▶ [AIM OF THE TASK]: Duplicate the entries that begin at the line containing "- column: Perc." and stop after the line containing "Coxeter group |", leaving out the pictures.

▶ [DATA FOR PROCESSING]:
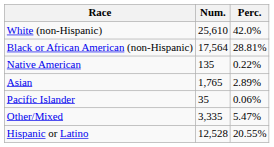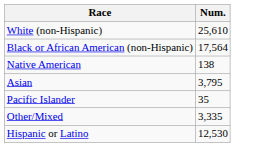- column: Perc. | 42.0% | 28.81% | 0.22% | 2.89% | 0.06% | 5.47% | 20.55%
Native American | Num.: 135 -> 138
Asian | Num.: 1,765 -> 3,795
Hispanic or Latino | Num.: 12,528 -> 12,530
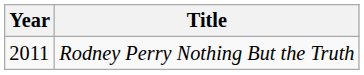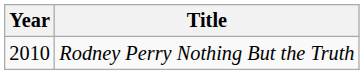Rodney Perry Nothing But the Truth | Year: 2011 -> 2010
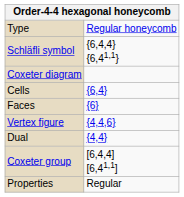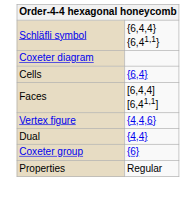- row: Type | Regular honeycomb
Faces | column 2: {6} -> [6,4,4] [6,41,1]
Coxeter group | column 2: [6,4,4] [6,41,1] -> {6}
...
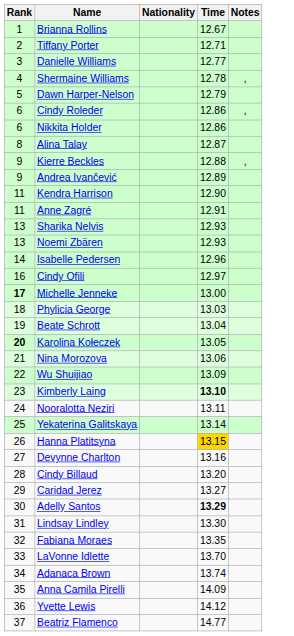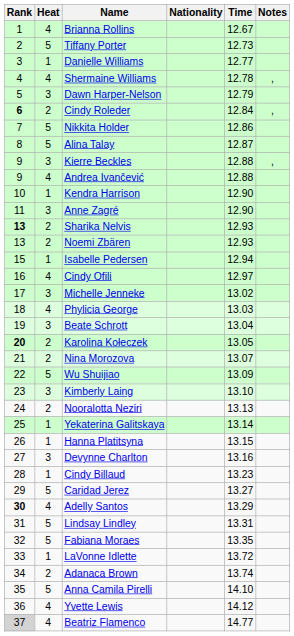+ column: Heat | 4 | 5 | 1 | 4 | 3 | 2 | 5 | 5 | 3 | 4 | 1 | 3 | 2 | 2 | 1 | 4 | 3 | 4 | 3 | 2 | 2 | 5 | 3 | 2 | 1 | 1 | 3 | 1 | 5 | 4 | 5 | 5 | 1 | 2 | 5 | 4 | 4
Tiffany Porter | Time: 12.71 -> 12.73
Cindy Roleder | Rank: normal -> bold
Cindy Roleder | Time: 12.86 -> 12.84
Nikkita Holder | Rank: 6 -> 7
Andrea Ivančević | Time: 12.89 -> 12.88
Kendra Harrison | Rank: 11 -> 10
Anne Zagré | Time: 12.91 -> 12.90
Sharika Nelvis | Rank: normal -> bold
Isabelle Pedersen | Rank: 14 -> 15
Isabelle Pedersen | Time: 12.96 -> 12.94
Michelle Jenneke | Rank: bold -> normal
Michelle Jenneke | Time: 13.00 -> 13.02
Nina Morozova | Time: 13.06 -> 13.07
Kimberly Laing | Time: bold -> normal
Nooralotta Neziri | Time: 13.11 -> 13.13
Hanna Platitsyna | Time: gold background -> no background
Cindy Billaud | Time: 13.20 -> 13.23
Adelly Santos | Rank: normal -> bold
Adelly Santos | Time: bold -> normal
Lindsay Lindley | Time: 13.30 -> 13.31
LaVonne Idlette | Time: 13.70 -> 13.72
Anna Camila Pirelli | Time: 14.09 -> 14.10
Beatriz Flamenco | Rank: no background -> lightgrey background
---
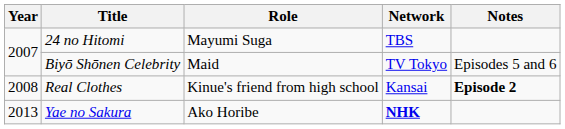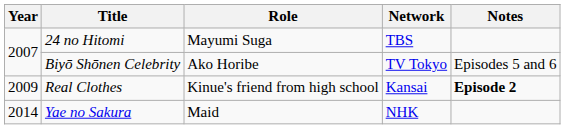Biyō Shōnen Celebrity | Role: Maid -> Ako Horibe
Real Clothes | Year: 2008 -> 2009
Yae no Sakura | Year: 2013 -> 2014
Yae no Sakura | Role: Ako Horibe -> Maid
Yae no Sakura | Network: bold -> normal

▶ [SOLUTION FOR THIS PROBLEM]:
- column: Perc. | 42.0% | 28.81% | 0.22% | 2.89% | 0.06% | 5.47% | 20.55%
Native American | Num.: 135 -> 138
Asian | Num.: 1,765 -> 3,795
Hispanic or Latino | Num.: 12,528 -> 12,530
Rodney Perry Nothing But the Truth | Year: 2011 -> 2010
- row: Type | Regular honeycomb
Faces | column 2: {6} -> [6,4,4] [6,41,1]
Coxeter group | column 2: [6,4,4] [6,41,1] -> {6}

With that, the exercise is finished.